Credit Classifier

This project aims to build a predictive model that will tell if a person is a good or bad payer based on the financial data of that given person.

Project Overview

  • Developed a tool to predict whether a customer is likely to be a good or bad payer with a minimum accuracy of 75%.
  • Evaluated and compare the performance of two models, logistic regression and naive Bayes, to determine the best model for the task.
  • Performed data cleaning and preprocessing to ensure the dataset is suitable for exploratory data analysis (EDA) and model training.
  • Conducted an EDA to gain insights into the dataset, including analyzing the distribution of various attributes and their relationships with the target variable.
  • Visualized the distributions of selected attributes using appropriate charts and plots.

Code and Resources Used

Python Version: 3.10.8

packages: pandas, numpy, matplotlib, seaborn, sklearn

Dataset

The dataset contains 1000 records and you can encounter in this link: financial_data.

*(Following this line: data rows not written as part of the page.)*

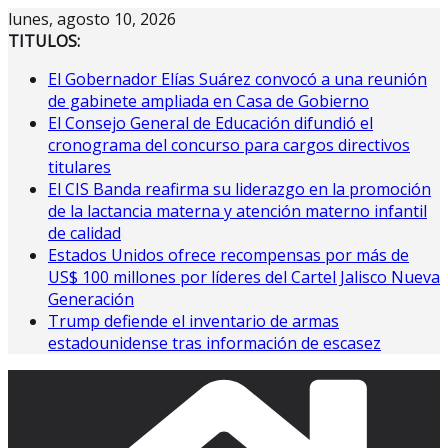
Saltar
lunes, agosto 10, 2026
al
TITULOS:
contenido
El Gobernador Elías Suárez convocó a una reunión
de gabinete ampliada en Casa de Gobierno
El Consejo General de Educación difundió el
cronograma del concurso para cargos directivos
titulares
El CIS Banda reafirma su liderazgo en la promoción
de la lactancia materna y atención materno infantil
de calidad
Estados Unidos ofrece recompensas por más de
US$ 100 millones por líderes del Cartel Jalisco Nueva
Generación
Trump defiende el inventario de armas
estadounidense tras información de escasez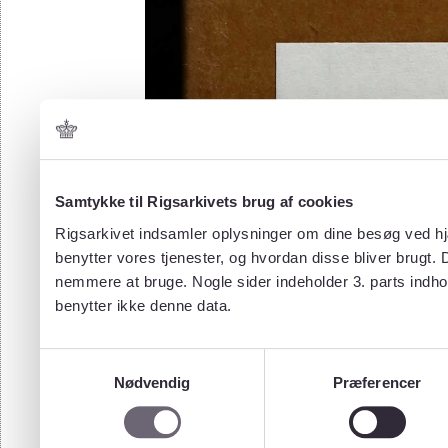
Samtykke til Rigsarkivets brug af cookies
Rigsarkivet indsamler oplysninger om dine besøg ved hjæ
benytter vores tjenester, og hvordan disse bliver brugt.
nemmere at bruge. Nogle sider indeholder 3. parts indho
benytter ikke denne data.
Samtykkevalg
Nødvendig
Præferencer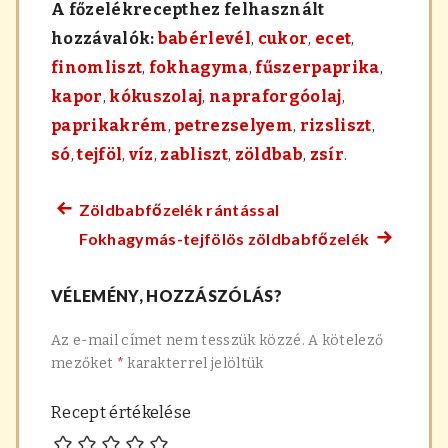
A főzelékrecepthez felhasznált
hozzávalók:
babérlevél
,
cukor
,
ecet
,
finomliszt
,
fokhagyma
,
fűszerpaprika
,
kapor
,
kókuszolaj
,
napraforgóolaj
,
paprikakrém
,
petrezselyem
,
rizsliszt
,
só
,
tejföl
,
víz
,
zabliszt
,
zöldbab
,
zsír
.
Zöldbabfőzelék rántással
Előző
Bejegyzés
Fokhagymás-tejfölös zöldbabfőzelék
főzelék
Követke
navigáció
recept:
főzelék
VÉLEMÉNY, HOZZÁSZÓLÁS?
recept:
Az e-mail címet nem tesszük közzé.
A kötelező
mezőket
*
karakterrel jelöltük
Recept értékelése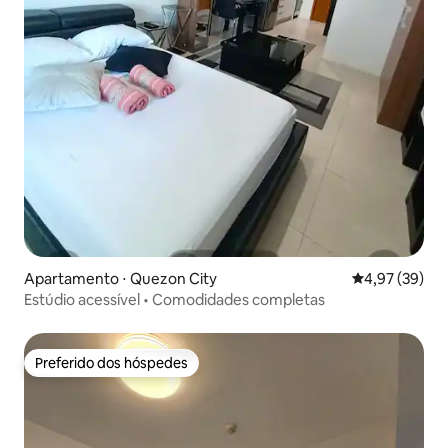
Apartamento ⋅ Quezon City
4,97 de uma a
4,97 (39)
Estúdio acessível • Comodidades completas
Preferido dos hóspedes
Preferido dos hóspedes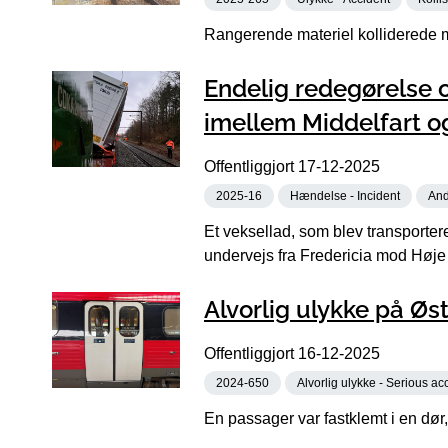
Rangerende materiel kolliderede 
Endelig redegørelse 
imellem Middelfart o
Offentliggjort
17-12-2025
2025-16
Hændelse - Incident
And
Et veksellad, som blev transporter
undervejs fra Fredericia mod Høje
Alvorlig ulykke på Øs
Offentliggjort
16-12-2025
2024-650
Alvorlig ulykke - Serious ac
En passager var fastklemt i en dør, 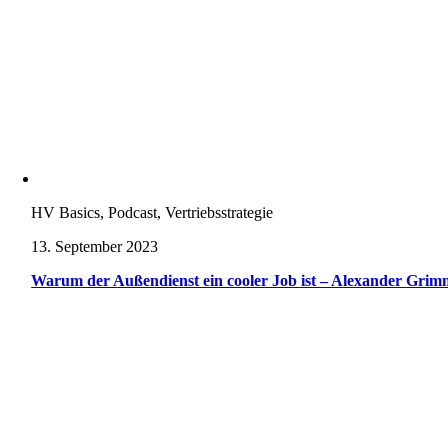
HV Basics, Podcast, Vertriebsstrategie
13. September 2023
Warum der Außendienst ein cooler Job ist – Alexander Grim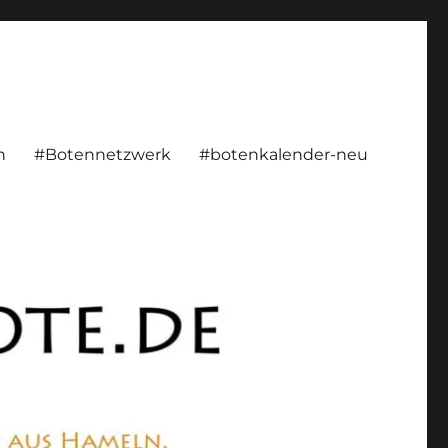
rsönlich, konstruktiv
n
#Botennetzwerk
#botenkalender-neu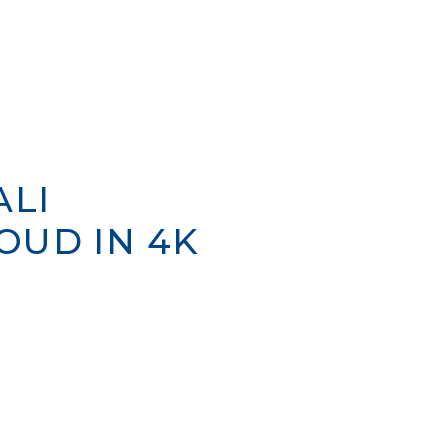
ALI
OUD IN 4K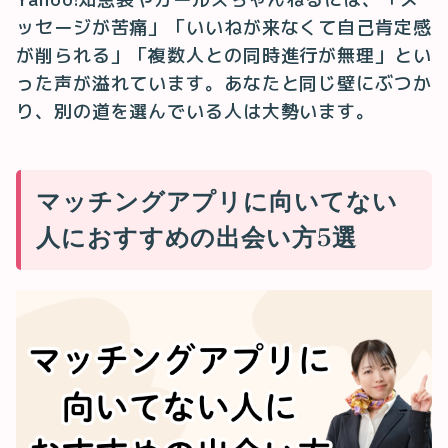
ッセージが苦痛」「いいねが来なくて自己肯定感
が削られる」「複数人との同時進行が無理」とい
った声が溢れています。あなたと同じ壁にぶつか
り、別の道を選んでいる人は大勢います。
マッチングアプリに向いてない
人におすすめの出会い方5選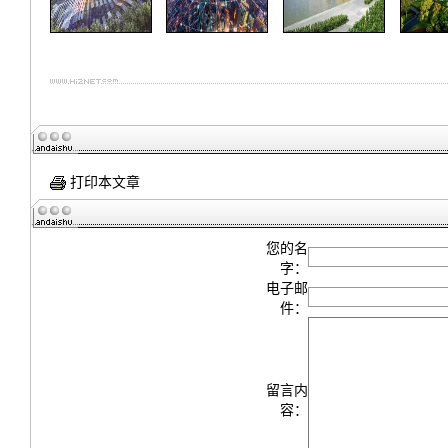
打印本文章
您的名
字：
电子邮
件：
留言内
容：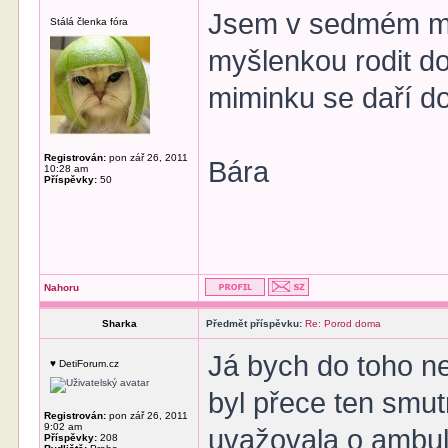
Jsem v sedmém mě
Stálá členka fóra
myšlenkou rodit d
miminku se daří d
Registrován:
pon zář 26, 2011
Bára
10:28 am
Příspěvky:
50
Nahoru
Sharka
Předmět příspěvku:
Re: Porod doma
Já bych do toho n
♥ DetiForum.cz
byl přece ten smut
Registrován:
pon zář 26, 2011
9:02 am
uvažovala o ambul
Příspěvky:
208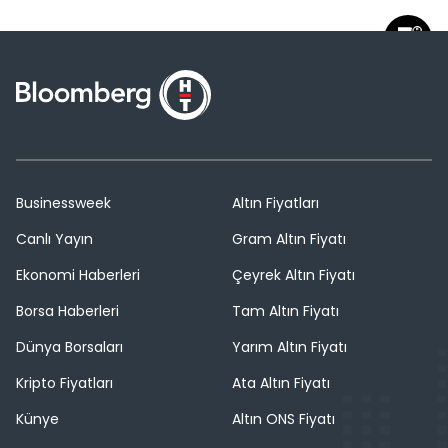
Businessweek
Altın Fiyatları
Canlı Yayın
Gram Altın Fiyatı
Ekonomi Haberleri
Çeyrek Altın Fiyatı
Borsa Haberleri
Tam Altın Fiyatı
Dünya Borsaları
Yarım Altın Fiyatı
Kripto Fiyatları
Ata Altın Fiyatı
Künye
Altın ONS Fiyatı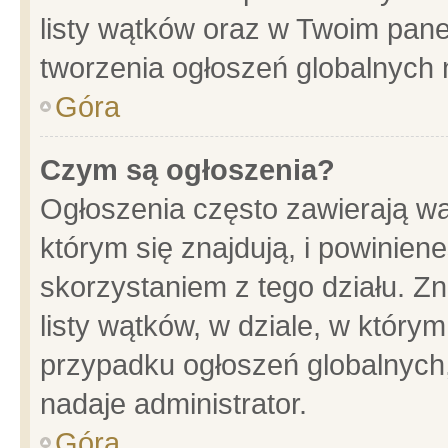
listy wątków oraz w Twoim pane
tworzenia ogłoszeń globalnych n
Góra
Czym są ogłoszenia?
Ogłoszenia często zawierają wa
którym się znajdują, i powinien
skorzystaniem z tego działu. Zn
listy wątków, w dziale, w który
przypadku ogłoszeń globalnych
nadaje administrator.
Góra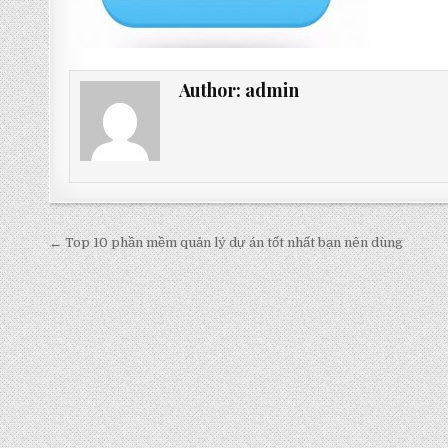
Author:
admin
Post
← Top 10 phần mềm quản lý dự án tốt nhất bạn nên dùng
navigation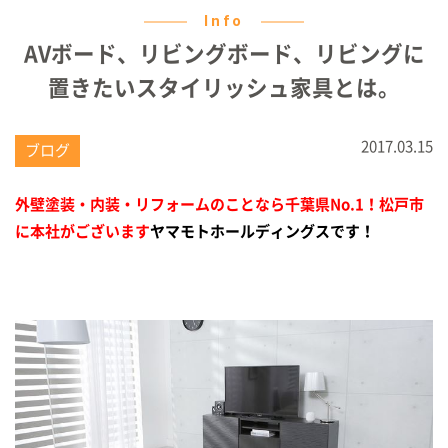
Info
AVボード、リビングボード、リビングに
置きたいスタイリッシュ家具とは。
2017.03.15
ブログ
外壁塗装・内装・リフォームのことなら千葉県No.1！
松戸市
に本社がございます
ヤマモトホールディングスです！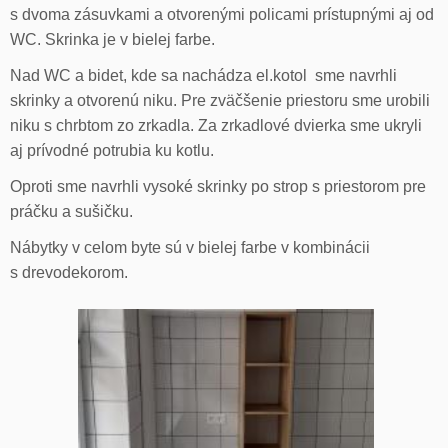
s dvoma zásuvkami a otvorenými policami prístupnými aj od
WC. Skrinka je v bielej farbe.
Nad WC a bidet, kde sa nachádza el.kotol sme navrhli
skrinky a otvorenú niku. Pre zväčšenie priestoru sme urobili
niku s chrbtom zo zrkadla. Za zrkadlové dvierka sme ukryli
aj prívodné potrubia ku kotlu.
Oproti sme navrhli vysoké skrinky po strop s priestorom pre
práčku a sušičku.
Nábytky v celom byte sú v bielej farbe v kombinácii
s drevodekorom.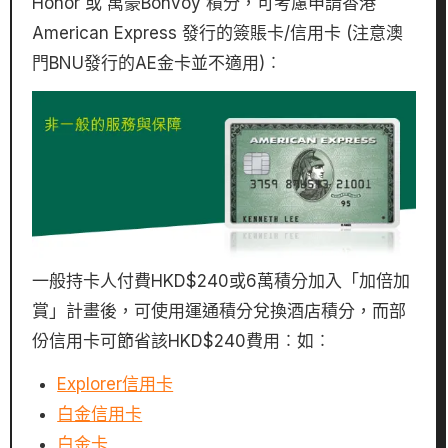
Honor 或 萬豪Bonvoy 積分，可考慮申請香港
American Express 發行的簽賬卡/信用卡 (注意澳
門BNU發行的AE金卡並不適用)︰
一般持卡人付費HKD$240或6萬積分加入「加倍加
賞」計畫後，可使用運通積分兌換酒店積分，而部
份信用卡可節省該HKD$240費用︰如︰
Explorer信用卡
白金信用卡
白金卡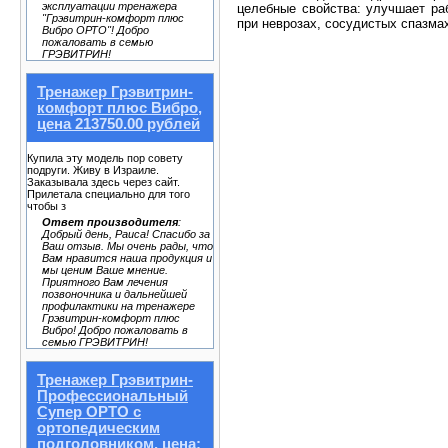
эксплуатации тренажера
целебные свойства: улучшает раб
"Грэвитрин-комфорт плюс
при неврозах, сосудистых спазмах
Вибро ОРТО"! Добро
пожаловать в семью
ГРЭВИТРИН!
Тренажер Грэвитрин-
комфорт плюс Вибро,
цена 213750.00 рублей
Купила эту модель пор совету
подруги. Живу в Израиле.
Заказывала здесь через сайт.
Прилетала специально для того
чтобы з
Ответ производителя
:
Добрый день, Раиса! Спасибо за
Ваш отзыв. Мы очень рады, что
Вам нравится наша продукция и
мы ценим Ваше мнение.
Приятного Вам лечения
позвоночника и дальнейшей
профилактики на тренажере
Грэвитрин-комфорт плюс
Вибро! Добро пожаловать в
семью ГРЭВИТРИН!
Тренажер Грэвитрин-
Профессиональный
Супер ОРТО с
ортопедическим
подголовником, цена: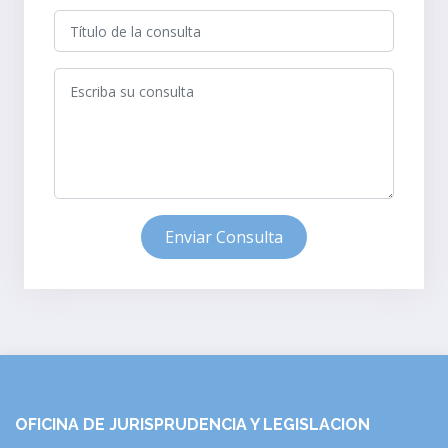
Enviar Consulta
OFICINA DE JURISPRUDENCIA Y LEGISLACION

It includes the following attributes:

  1. Status of existing checking account (qualitative)
  2. Duration in months (numerical)
  3. Credit history (qualitative)
  4. Purpose (qualitative)
  5. Credit amount (numerical)
  6. Savings account/bonds (qualitative)
  7. Present employment since (qualitative)
  8. Installment rate in percentage of disposable income (numerical)
  9. Personal status and sex (qualitative)
  10. Other debtors/guarantors (qualitative)
  11. Present residence since (numerical)
  12. Property (qualitative)
  13. Age in years (numerical)
  14. Other installment plans (qualitative)
  15. Housing (qualitative)
  16. Number of existing credits at this bank (numerical)
  17. Job (qualitative)
  18. Number of people being liable to provide maintenance for (numerical)
  19. Telephone (qualitative)
  20. Foreign worker (qualitative)
  21. Response variable: 1 (bad) or 2 (good)

Data Cleaning

I didn't need to make a lot of changes, but i did the following:

  • Verified if had any null values
  • replaced the attributes index for its true meaning for the EDA
  • changed the datatypes of the columns to int for the model

EDA

Some findings of the EDA:

  • 70% of the dataset is made by bad payers (700 rows)

    image

  • most of the clients have existing credits paid back till now image

  • the credit amount attribute is a exponencial distribution having its pick around 2000 DM. image

Model Building

First, i transformed the columns to int type to fit into the models. After, i separeted the dataset in train and test.

I tried two different models:

  • logistic regression, accuracy: 75%
  • Naive Bayes, accuracy: 74%

So, the logistic model is better in terms of accuracy.